**GIVEN REQUEST 1:** Report every line of the records that contains the word "Here".

Michael R. Eckhoff writes:
 > And all this brings up something I've been curious about.
 > If someone were to think the driver was total shit, write a new one, and submit
 > it for inclusion into the kernel, what keeps them from doing it and knocking
 > this driver out of the tree?  

Absolutely nothing.  It's Darwinism, plain and simple.  If it's a
better driver it _should_ replace the existing one. 

 > Or what keeps them from writing a patch, such as for the source routing, which
 > might cause more problems with the kernel than it fixes on the network?
 > Is this a problem with the open source model of Linux?  I know you should
 > always check the maintainers file and contact those people if you have
 > modifications or changes, but what if you don't?

**GIVEN REQUEST 2:** Rewrite the passage of the kernel driver reply starting with "Michael R. Eckhoff" and going on through "the existing one.", putting "natural selection" in place of "Darwinism".

**RECORDS PROVIDED:**
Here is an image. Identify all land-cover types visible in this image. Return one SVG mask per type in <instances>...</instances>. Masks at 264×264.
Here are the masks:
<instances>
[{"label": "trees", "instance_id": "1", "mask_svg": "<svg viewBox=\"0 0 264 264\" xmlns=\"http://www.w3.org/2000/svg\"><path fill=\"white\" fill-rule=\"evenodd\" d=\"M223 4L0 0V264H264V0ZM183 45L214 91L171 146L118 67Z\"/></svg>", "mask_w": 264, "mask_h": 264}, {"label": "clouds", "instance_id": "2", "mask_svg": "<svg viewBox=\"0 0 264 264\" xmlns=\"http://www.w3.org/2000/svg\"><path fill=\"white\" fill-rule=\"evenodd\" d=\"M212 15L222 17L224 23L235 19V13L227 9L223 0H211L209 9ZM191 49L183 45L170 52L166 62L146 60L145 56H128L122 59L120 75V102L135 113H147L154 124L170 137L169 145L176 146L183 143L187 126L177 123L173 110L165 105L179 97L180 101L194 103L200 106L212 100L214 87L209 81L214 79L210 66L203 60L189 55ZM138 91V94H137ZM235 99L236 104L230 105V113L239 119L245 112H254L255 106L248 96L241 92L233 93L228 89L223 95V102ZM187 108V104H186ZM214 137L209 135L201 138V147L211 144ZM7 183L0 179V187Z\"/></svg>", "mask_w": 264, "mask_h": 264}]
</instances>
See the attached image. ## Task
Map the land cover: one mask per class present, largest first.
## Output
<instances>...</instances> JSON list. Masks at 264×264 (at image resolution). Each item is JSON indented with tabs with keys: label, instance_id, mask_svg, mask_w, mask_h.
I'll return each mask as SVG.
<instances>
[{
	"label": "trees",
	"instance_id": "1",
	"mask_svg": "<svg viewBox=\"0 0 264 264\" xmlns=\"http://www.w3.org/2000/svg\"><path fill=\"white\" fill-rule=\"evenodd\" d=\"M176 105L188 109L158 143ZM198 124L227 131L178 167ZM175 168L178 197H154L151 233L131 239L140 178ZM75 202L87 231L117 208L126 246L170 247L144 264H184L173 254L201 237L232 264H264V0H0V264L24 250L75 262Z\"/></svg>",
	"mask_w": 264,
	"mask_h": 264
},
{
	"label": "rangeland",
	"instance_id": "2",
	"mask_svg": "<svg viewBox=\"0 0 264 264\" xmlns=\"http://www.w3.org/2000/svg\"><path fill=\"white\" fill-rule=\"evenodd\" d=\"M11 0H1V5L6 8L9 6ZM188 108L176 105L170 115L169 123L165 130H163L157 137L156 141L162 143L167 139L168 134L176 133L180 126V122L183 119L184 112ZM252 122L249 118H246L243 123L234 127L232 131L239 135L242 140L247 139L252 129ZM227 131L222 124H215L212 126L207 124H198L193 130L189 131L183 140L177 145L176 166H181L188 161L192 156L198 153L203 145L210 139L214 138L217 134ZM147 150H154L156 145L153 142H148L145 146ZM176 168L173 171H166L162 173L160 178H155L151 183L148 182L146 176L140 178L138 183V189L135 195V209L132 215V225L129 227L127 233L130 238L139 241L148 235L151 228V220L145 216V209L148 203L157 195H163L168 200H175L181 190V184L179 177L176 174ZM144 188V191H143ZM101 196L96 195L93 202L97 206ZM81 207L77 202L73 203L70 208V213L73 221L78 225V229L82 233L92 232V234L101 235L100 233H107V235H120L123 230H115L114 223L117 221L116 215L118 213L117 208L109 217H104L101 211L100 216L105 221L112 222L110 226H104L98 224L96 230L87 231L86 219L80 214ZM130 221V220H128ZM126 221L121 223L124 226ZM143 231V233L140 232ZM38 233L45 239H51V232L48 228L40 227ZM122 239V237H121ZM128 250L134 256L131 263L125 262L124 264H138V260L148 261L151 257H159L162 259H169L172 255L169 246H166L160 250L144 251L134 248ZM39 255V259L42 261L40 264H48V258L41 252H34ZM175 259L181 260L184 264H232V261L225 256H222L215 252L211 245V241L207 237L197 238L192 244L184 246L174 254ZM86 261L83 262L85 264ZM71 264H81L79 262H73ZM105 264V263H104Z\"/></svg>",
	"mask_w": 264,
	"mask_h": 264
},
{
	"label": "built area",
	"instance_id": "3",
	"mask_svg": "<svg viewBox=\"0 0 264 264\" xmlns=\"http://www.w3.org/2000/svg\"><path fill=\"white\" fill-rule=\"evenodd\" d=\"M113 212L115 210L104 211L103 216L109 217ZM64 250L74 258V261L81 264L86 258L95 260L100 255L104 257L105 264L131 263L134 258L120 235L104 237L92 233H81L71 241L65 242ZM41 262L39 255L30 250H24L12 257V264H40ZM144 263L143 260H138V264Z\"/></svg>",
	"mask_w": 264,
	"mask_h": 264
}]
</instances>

**SOLUTION 1:**
Here is an image. Identify all land-cover types visible in this image. Return one SVG mask per type in <instances>...</instances>. Masks at 264×264.
Here are the masks:

**SOLUTION 2:**
Michael R. Eckhoff writes:
 > And all this brings up something I've been curious about.
 > If someone were to think the driver was total shit, write a new one, and submit
 > it for inclusion into the kernel, what keeps them from doing it and knocking
 > this driver out of the tree?  

Absolutely nothing.  It's natural selection, plain and simple.  If it's a
better driver it _should_ replace the existing one.